1958 “A Review of the Air Pollution Research Program of the Smoke and Fumes Committee of the American Petroleum Institute”

This document is a 1958 report by Executive Secretary of API’s Smoke and Fumes Committee, Charles Jones, titled, “A Review of the Air Pollution Research Program of the Smoke and Fumes Committee of the American Petroleum Institute.”  The report signifies that the oil industry was conducting studies to determine the effect of fossil fuel sources on carbon emissions no later than 1958. The article reveals that the Smoke and Fumes Committee was organized to combat growing concerns over the oil’s industry’s role in air pollution. In addition, the Smoke and Fumes Committee was intended to provide “factual” and “reliable” research to aid in creating government regulations to control pollution.

Charles Jones, the Executive Secretary of the Smoke and Fumes Committee of the API, and an executive at Shell Oil Company, provides a history of the first five years of the Committee’s air pollution research program.
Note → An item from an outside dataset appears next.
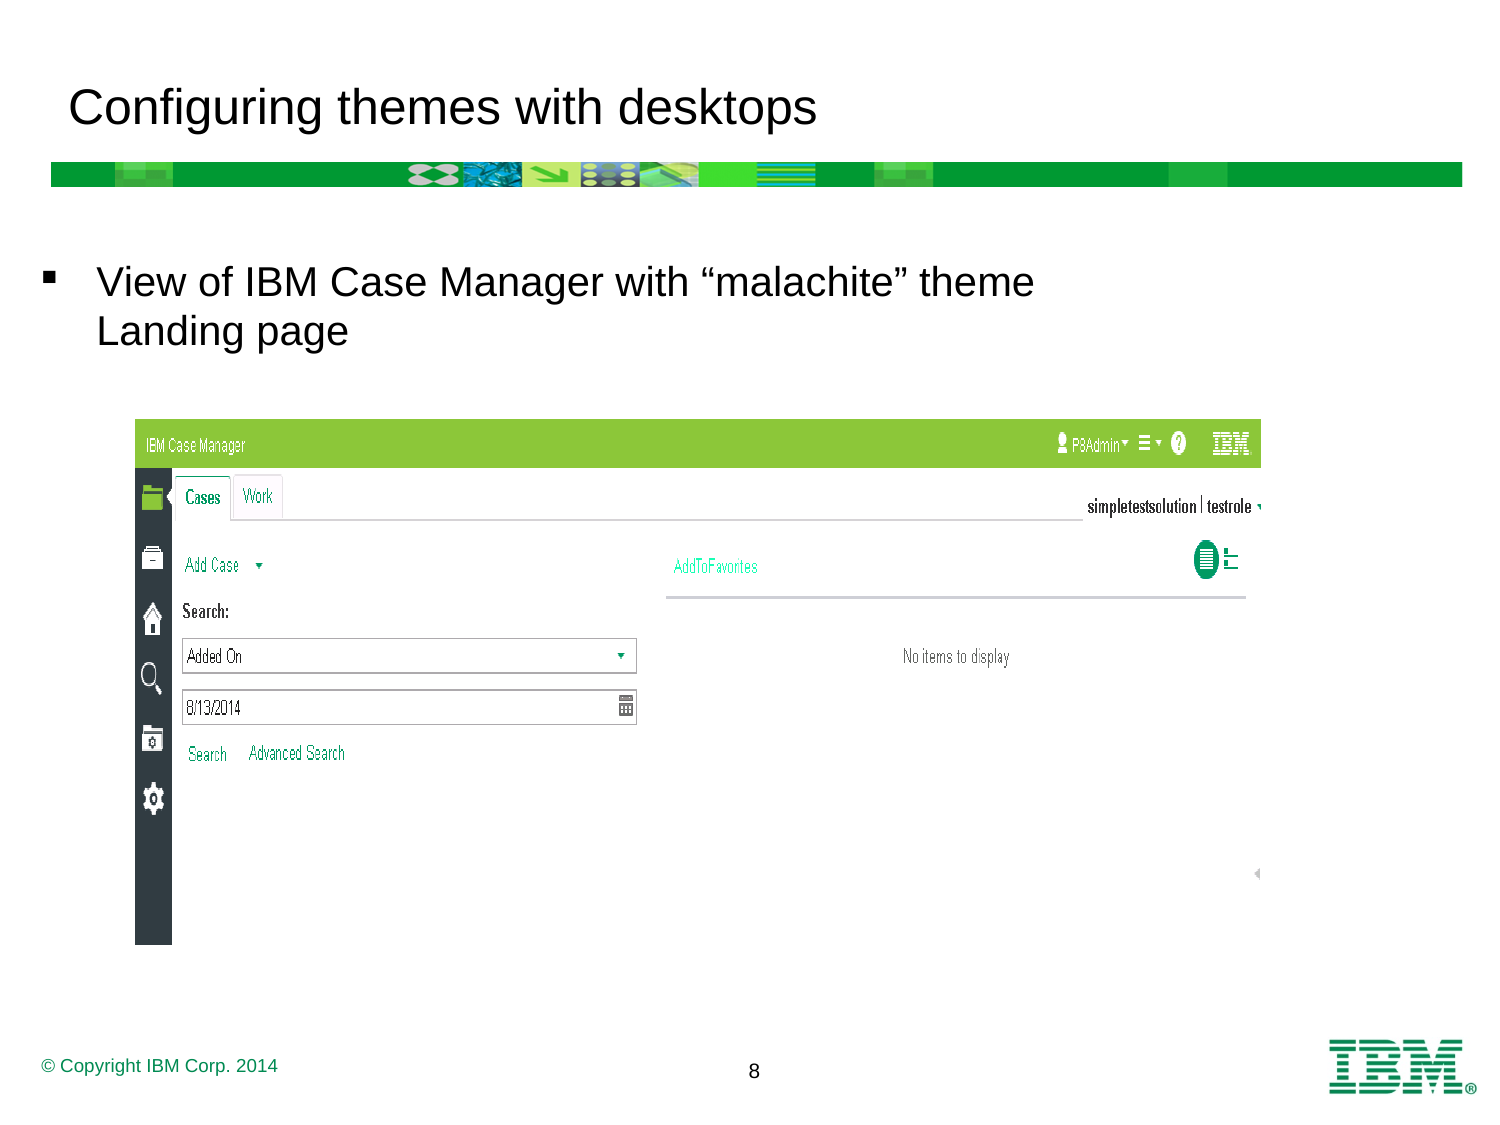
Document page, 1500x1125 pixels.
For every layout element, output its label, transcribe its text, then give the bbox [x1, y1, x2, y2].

Jones' review provides additional detail on the integration of the Smoke and Fumes Committee into API in 1951, including the critical role of the Publications Committee—subsequently renamed the Information Committee.
Jones described the purposes of the Committee’s research efforts, namely, to disseminate information and avoid “restrictive and uneconomic” regulation. Significantly, the document confirms that, by no later than 1958, the Smoke and Fumes Committee (and hence, API and the industry) had at least one project (at Truesdail Laboratories) designed to determine the amounts of atmospheric carbon attributable to fossil fuel sources.